Work order. Filter the material below down to the lines containing the word "override".

──────── Entries provided ────────

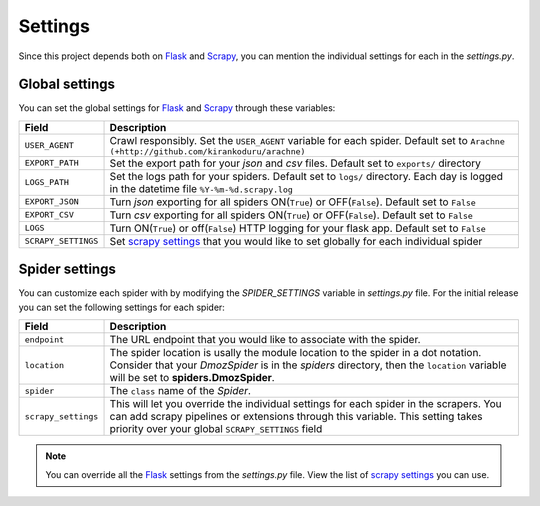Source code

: .. _spider_settings:

Settings
========

Since this project depends both on Flask_ and Scrapy_, you can mention the individual settings for each in the *settings.py*. 

Global settings
---------------
You can set the global settings for Flask_ and Scrapy_ through these variables:

=================== ===========
Field               Description
=================== ===========
``USER_AGENT``  	Crawl responsibly. Set the ``USER_AGENT`` variable for each spider. Default set to ``Arachne (+http://github.com/kirankoduru/arachne)``
``EXPORT_PATH`` 	Set the export path for your *json* and *csv* files. Default set to ``exports/`` directory
``LOGS_PATH``   	Set the logs path for your spiders. Default set to ``logs/`` directory. Each day is logged in the datetime file ``%Y-%m-%d.scrapy.log``
``EXPORT_JSON`` 	Turn *json* exporting for all spiders ON(``True``) or OFF(``False``). Default set to ``False``
``EXPORT_CSV``  	Turn *csv* exporting for all spiders ON(``True``) or OFF(``False``). Default set to ``False``
``LOGS``        	Turn ON(``True``) or off(``False``) HTTP logging for your flask app. Default set to ``False``
``SCRAPY_SETTINGS`` Set `scrapy settings`_ that you would like to set globally for each individual spider
=================== ===========

Spider settings
---------------
You can customize each spider with by modifying the *SPIDER_SETTINGS* variable in *settings.py* file. For the initial release you can set the following settings for each spider:

=================== ==========================================================
Field               Description
=================== ==========================================================
``endpoint``        The URL endpoint that you would like to associate with the spider.
``location``        The spider location is usally the module location to the spider in a dot notation. Consider that your *DmozSpider* is in the *spiders* directory, then the ``location`` variable will be set to **spiders.DmozSpider**.
``spider``          The ``class`` name of the *Spider*.
``scrapy_settings`` This will let you override the individual settings for each spider in the scrapers. You can add scrapy pipelines or extensions through this variable. This setting takes priority over your global ``SCRAPY_SETTINGS`` field
=================== ==========================================================

.. note::
   You can override all the Flask_ settings from the *settings.py* file. View the list of `scrapy settings`_ you can use.

.. _Flask: https://github.com/mitsuhiko/flask/
.. _Scrapy: https://github.com/scrapy/scrapy/
.. _scrapy settings: http://doc.scrapy.org/en/0.24/topics/settings.html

────────

Exercise answer.
``scrapy_settings`` This will let you override the individual settings for each spider in the scrapers. You can add scrapy pipelines or extensions through this variable. This setting takes priority over your global ``SCRAPY_SETTINGS`` field
   You can override all the Flask_ settings from the *settings.py* file. View the list of `scrapy settings`_ you can use.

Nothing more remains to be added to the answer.